I have been seasick on quite a few of these trips (always day two)and have traced some of it down to the following.
* Too tight a spray skirt - I have changed to a loose one with suspender straps and this has made a huge difference.
* Eating canned stew - I love the Irish stew and beef casserole and with their meat/vege contents think it makes an excellent meal - but I always seem to be sick after half an hour on the water the next morning. I have found other foods to avoid as well but the canned meat seems to be the worst culprit.
By eliminating the above two items I have almost eliminated my bad second day on the trips.
* The other critical area seems to be paddling around headlands in certain seas. The incoming swell, angle chop with rebound of headlands can upset my tummy something wicked. A friend who is a vet once commented that he thought only horses projectile vomited and as the article says you can only face forwards and clean up afterwards, that gauze pouch on the front of my paddling jacket was the pits to clean so I now have a different jacket. The difference when paddling with friends is that they don't come to your rescue unless you really need it and when being sick they hover and make those "hawking being sick noises" which only serve to make you feel worse until you feel well enough to politely tell them to go away.
On these trips I am the only one who can paddle out of the conditions causing it and so I put up with the sickness and paddle myself out of the conditions causing it... Even the food related ones.

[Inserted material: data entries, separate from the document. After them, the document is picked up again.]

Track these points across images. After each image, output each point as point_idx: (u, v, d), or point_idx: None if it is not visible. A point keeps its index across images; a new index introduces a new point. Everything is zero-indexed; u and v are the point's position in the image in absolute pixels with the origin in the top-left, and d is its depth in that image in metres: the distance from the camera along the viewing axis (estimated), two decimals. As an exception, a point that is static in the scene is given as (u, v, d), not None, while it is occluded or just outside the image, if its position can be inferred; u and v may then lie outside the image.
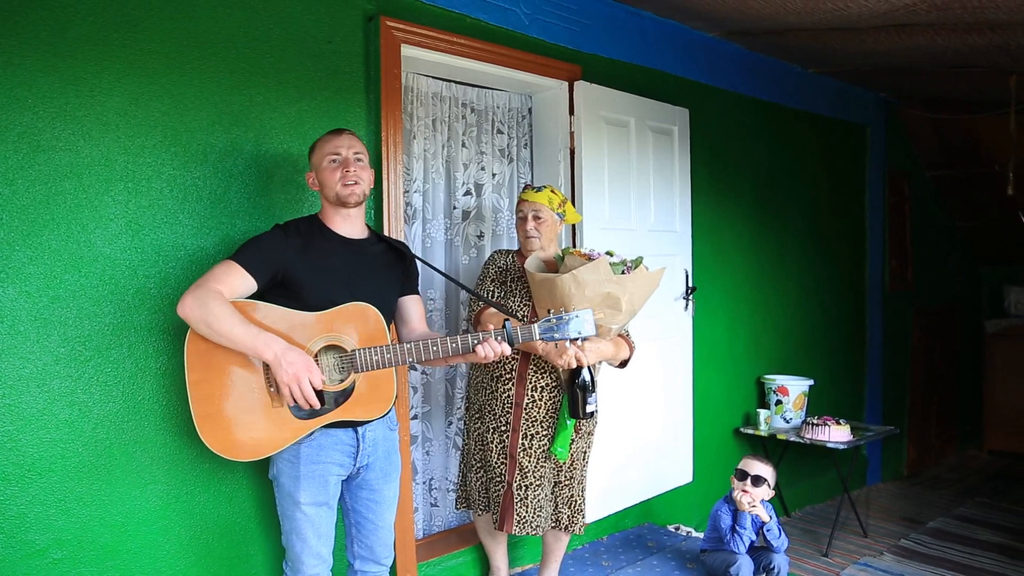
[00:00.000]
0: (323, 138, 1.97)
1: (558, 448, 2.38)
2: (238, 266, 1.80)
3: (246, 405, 1.80)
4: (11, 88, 1.81)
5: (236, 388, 1.80)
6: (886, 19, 3.03)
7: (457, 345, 1.86)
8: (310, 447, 1.88)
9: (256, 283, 1.82)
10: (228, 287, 1.77)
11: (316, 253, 1.89)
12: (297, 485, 1.88)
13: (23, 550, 1.83)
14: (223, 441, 1.80)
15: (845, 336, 4.67)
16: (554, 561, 2.66)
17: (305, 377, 1.73)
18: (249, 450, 1.82)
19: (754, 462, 2.83)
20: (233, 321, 1.72)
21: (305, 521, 1.90)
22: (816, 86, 4.34)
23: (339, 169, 1.91)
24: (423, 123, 2.89)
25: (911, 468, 5.27)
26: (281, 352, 1.72)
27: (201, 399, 1.78)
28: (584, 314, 1.89)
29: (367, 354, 1.82)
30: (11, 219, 1.82)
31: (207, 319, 1.71)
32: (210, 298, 1.72)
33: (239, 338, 1.72)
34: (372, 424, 1.96)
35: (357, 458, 1.95)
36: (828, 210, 4.51)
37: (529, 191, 2.47)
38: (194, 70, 2.09)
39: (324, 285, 1.87)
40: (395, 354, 1.83)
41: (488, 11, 2.76)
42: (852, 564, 3.51)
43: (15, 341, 1.82)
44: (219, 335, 1.72)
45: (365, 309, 1.87)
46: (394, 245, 2.08)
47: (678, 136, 3.42)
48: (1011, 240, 5.75)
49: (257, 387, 1.81)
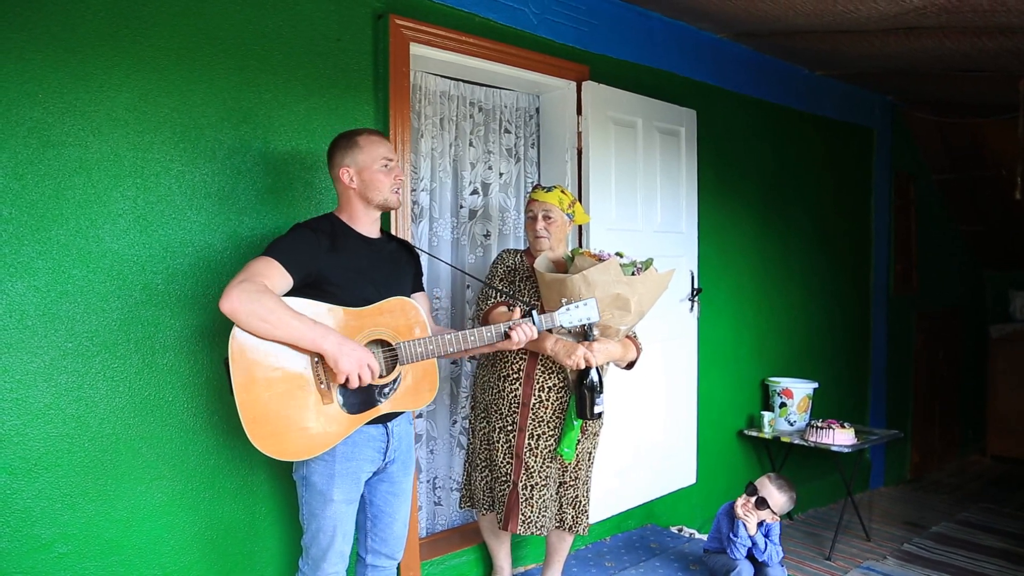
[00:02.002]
0: (370, 138, 1.94)
1: (565, 449, 2.37)
2: (278, 263, 1.75)
3: (297, 404, 1.76)
4: (22, 83, 1.81)
5: (285, 387, 1.75)
6: (895, 22, 3.02)
7: (492, 334, 1.97)
8: (346, 444, 1.87)
9: (292, 282, 1.78)
10: (271, 283, 1.72)
11: (344, 253, 1.89)
12: (332, 483, 1.87)
13: (29, 544, 1.83)
14: (276, 444, 1.73)
15: (849, 339, 4.66)
16: (557, 561, 2.66)
17: (366, 363, 1.75)
18: (303, 449, 1.77)
19: (770, 486, 2.77)
20: (289, 314, 1.69)
21: (335, 519, 1.90)
22: (823, 89, 4.34)
23: (391, 175, 1.93)
24: (431, 122, 2.89)
25: (914, 472, 5.26)
26: (339, 342, 1.72)
27: (249, 403, 1.71)
28: (589, 301, 2.07)
29: (411, 347, 1.87)
30: (20, 214, 1.82)
31: (260, 312, 1.65)
32: (260, 291, 1.67)
33: (296, 330, 1.69)
34: (399, 419, 1.99)
35: (387, 453, 1.97)
36: (833, 213, 4.50)
37: (539, 191, 2.47)
38: (203, 67, 2.09)
39: (356, 284, 1.88)
40: (438, 345, 1.89)
41: (497, 10, 2.75)
42: (855, 568, 3.50)
43: (23, 335, 1.82)
44: (275, 327, 1.67)
45: (404, 303, 1.92)
46: (403, 244, 2.12)
47: (685, 137, 3.41)
48: (1016, 245, 5.74)
49: (308, 384, 1.77)
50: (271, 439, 1.73)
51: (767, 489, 2.76)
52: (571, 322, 2.06)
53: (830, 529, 3.87)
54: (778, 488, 2.77)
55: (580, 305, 2.07)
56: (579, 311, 2.06)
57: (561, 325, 2.06)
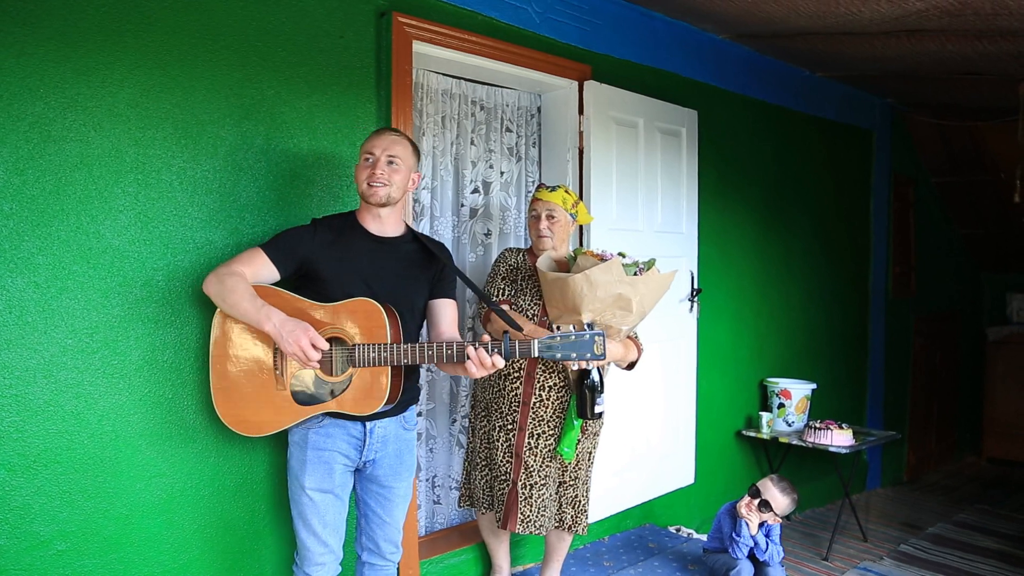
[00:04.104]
0: (372, 134, 2.01)
1: (565, 448, 2.37)
2: (263, 253, 1.89)
3: (255, 384, 1.90)
4: (23, 77, 1.80)
5: (249, 367, 1.91)
6: (897, 24, 3.02)
7: (452, 352, 1.83)
8: (318, 433, 1.91)
9: (279, 272, 1.90)
10: (251, 271, 1.86)
11: (342, 249, 1.93)
12: (304, 469, 1.92)
13: (27, 541, 1.82)
14: (233, 415, 1.92)
15: (848, 341, 4.66)
16: (556, 561, 2.66)
17: (306, 340, 1.76)
18: (254, 427, 1.92)
19: (773, 489, 2.77)
20: (243, 296, 1.81)
21: (310, 507, 1.92)
22: (823, 90, 4.34)
23: (368, 169, 1.94)
24: (432, 120, 2.88)
25: (911, 474, 5.27)
26: (280, 323, 1.79)
27: (218, 373, 1.91)
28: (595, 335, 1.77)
29: (366, 350, 1.83)
30: (21, 209, 1.81)
31: (222, 293, 1.83)
32: (228, 275, 1.84)
33: (245, 311, 1.81)
34: (383, 421, 1.97)
35: (363, 451, 1.96)
36: (833, 214, 4.51)
37: (543, 190, 2.47)
38: (206, 63, 2.08)
39: (344, 280, 1.90)
40: (392, 353, 1.82)
41: (500, 9, 2.75)
42: (852, 568, 3.51)
43: (23, 331, 1.81)
44: (230, 307, 1.83)
45: (368, 305, 1.86)
46: (428, 247, 2.05)
47: (686, 137, 3.41)
48: (1014, 248, 5.75)
49: (266, 369, 1.90)
50: (230, 409, 1.92)
51: (770, 492, 2.76)
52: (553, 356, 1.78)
53: (827, 529, 3.88)
54: (781, 491, 2.78)
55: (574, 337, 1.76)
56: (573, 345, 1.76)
57: (540, 357, 1.79)
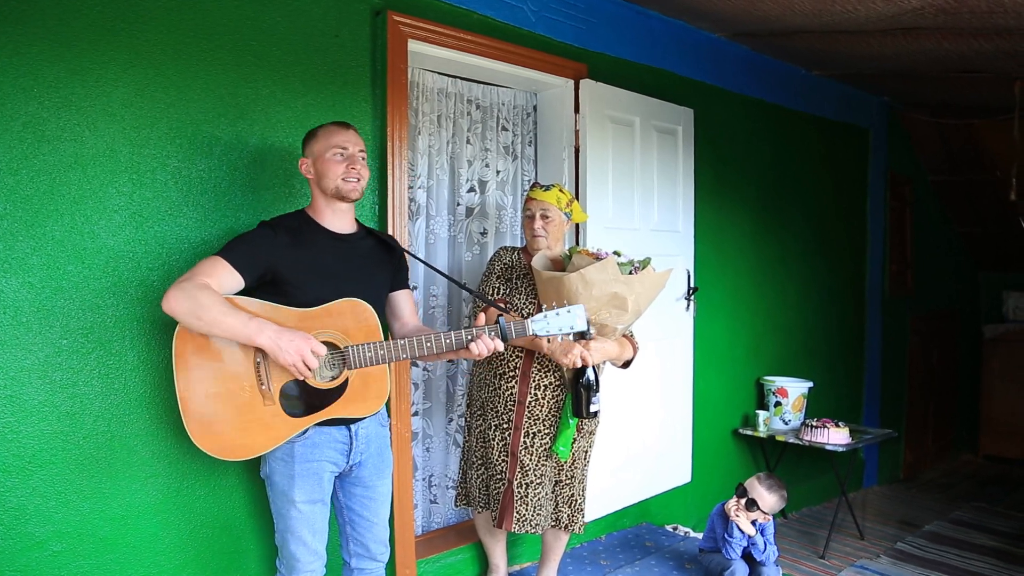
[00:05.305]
0: (328, 128, 1.93)
1: (560, 447, 2.37)
2: (225, 262, 1.75)
3: (237, 405, 1.76)
4: (16, 77, 1.80)
5: (228, 388, 1.75)
6: (893, 22, 3.02)
7: (451, 341, 1.83)
8: (304, 445, 1.85)
9: (244, 281, 1.77)
10: (215, 282, 1.71)
11: (305, 251, 1.85)
12: (292, 484, 1.85)
13: (22, 542, 1.82)
14: (217, 443, 1.76)
15: (845, 339, 4.67)
16: (553, 560, 2.66)
17: (307, 350, 1.69)
18: (244, 449, 1.78)
19: (759, 487, 2.76)
20: (224, 309, 1.67)
21: (301, 519, 1.88)
22: (820, 89, 4.34)
23: (344, 163, 1.88)
24: (428, 119, 2.88)
25: (907, 472, 5.28)
26: (276, 335, 1.68)
27: (191, 400, 1.74)
28: (575, 309, 1.87)
29: (360, 351, 1.79)
30: (15, 209, 1.80)
31: (196, 310, 1.65)
32: (197, 289, 1.67)
33: (231, 326, 1.67)
34: (365, 421, 1.95)
35: (350, 455, 1.93)
36: (830, 213, 4.51)
37: (537, 189, 2.46)
38: (200, 62, 2.08)
39: (313, 283, 1.83)
40: (388, 351, 1.80)
41: (495, 8, 2.74)
42: (849, 566, 3.52)
43: (17, 332, 1.81)
44: (209, 325, 1.67)
45: (357, 305, 1.83)
46: (383, 239, 2.04)
47: (682, 136, 3.41)
48: (1011, 246, 5.76)
49: (248, 386, 1.76)
50: (214, 440, 1.75)
51: (756, 490, 2.76)
52: (547, 331, 1.86)
53: (824, 528, 3.88)
54: (767, 488, 2.77)
55: (561, 312, 1.86)
56: (559, 320, 1.86)
57: (535, 334, 1.88)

My friends know that even in my worst state I am (and have been) there for then if they are in trouble - in fact I am usually the rescuer and got into trouble myself once and no-one else had a towrope as John never needs rescuing - Yes, a big lesson learnt that trip.
I think that hard core paddlers can keep going and do not need to return to shore, but have found with others that getting to shore is the only option and then often the trip is cancelled and a plan is formulated on how to get back. I have found without exception that everyone seems to be able to paddle back after having a break on land. I explain to them that the only option is for them to paddle back (we know it is not the only option, don't we?) and this gets them emotionally prepared to do so.
Yes, feel for those who are sick - they do not choose to be that way - and even though it can be annoying any trip is only as strong as the weakest person and they govern both speed and duration of any trip.
Enjoy and, keep up the excellent work and website.